La forme d’ensemble évoque une tête de rapace au bec fortement incurvé, qui constituait un crochet dont une languette évidée vient bloquer l’ouverture, à la manière d’un mousqueton. Le bord de la douille est percé de trous qui permettaient la fixation de l’embout creux à un support. Les « yeux » qui apparaissent en haut du « bec », bien petits pour figurer l’œil d’un rapace selon les canons de l’art des steppes, étaient destinés à accueillir un élément de fixation transversale.

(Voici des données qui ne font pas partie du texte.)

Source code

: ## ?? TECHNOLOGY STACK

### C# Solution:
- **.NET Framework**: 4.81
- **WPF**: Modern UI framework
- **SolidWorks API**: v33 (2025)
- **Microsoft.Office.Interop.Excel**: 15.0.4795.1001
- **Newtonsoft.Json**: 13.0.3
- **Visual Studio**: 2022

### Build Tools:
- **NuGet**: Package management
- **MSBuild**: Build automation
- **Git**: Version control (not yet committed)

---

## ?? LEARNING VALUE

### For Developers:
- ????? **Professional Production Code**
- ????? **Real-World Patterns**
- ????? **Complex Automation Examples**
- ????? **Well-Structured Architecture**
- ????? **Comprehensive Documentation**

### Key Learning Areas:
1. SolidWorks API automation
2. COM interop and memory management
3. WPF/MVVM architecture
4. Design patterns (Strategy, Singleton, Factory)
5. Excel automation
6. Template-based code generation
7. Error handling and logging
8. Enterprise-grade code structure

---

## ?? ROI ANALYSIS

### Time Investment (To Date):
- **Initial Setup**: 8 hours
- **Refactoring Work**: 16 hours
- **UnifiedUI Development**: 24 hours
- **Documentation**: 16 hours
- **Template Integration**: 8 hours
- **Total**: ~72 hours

Un parallèle éclairant est fourni par un embout de bronze très proche, de forme comme de dimensions, trouvé dans une tombe de la rive droite du Dniepr, que les fouilleurs datent entre la fin du VIIe siècle et 550 avant J.-C [2]. Il y accompagnait une épée courte dont il constituait la bouterolle [3]. L’embout est, comme ici, percé d’un « œil », mais que vient combler un clou de bronze, et le « bec » arrondi se referme en anneau. Dans un cas comme dans l’autre, cette ouverture, qui évoque un mousqueton, permettait le passage d’une courroie procurant un point de fixation supplémentaire au bas de l’arme.
Un autre objet de forme analogue, encore que plus complexe, a été découvert dans la tombe VI de la nécropole à kourganes de Nartan, près de Naltchik, sur la rive gauche du Terek en Kabardino-Balkarie, en même temps que des pointes de flèche scythes à trois ailerons [4]. Cette tombe, que l’on date du VIe siècle avant J.-C, correspond à l’époque du séjour des Scythes dans le Caucase après leur incursion au Proche-Orient. Les trois objets constituent donc autant de jalons marquant l’avancée des Scythes depuis le Proche-Orient jusqu’au nord de la mer Noire au travers du Caucase.
Publ. : Barbier-Mueller 1996, fig. 31, p. 25, et n°5, p. 36.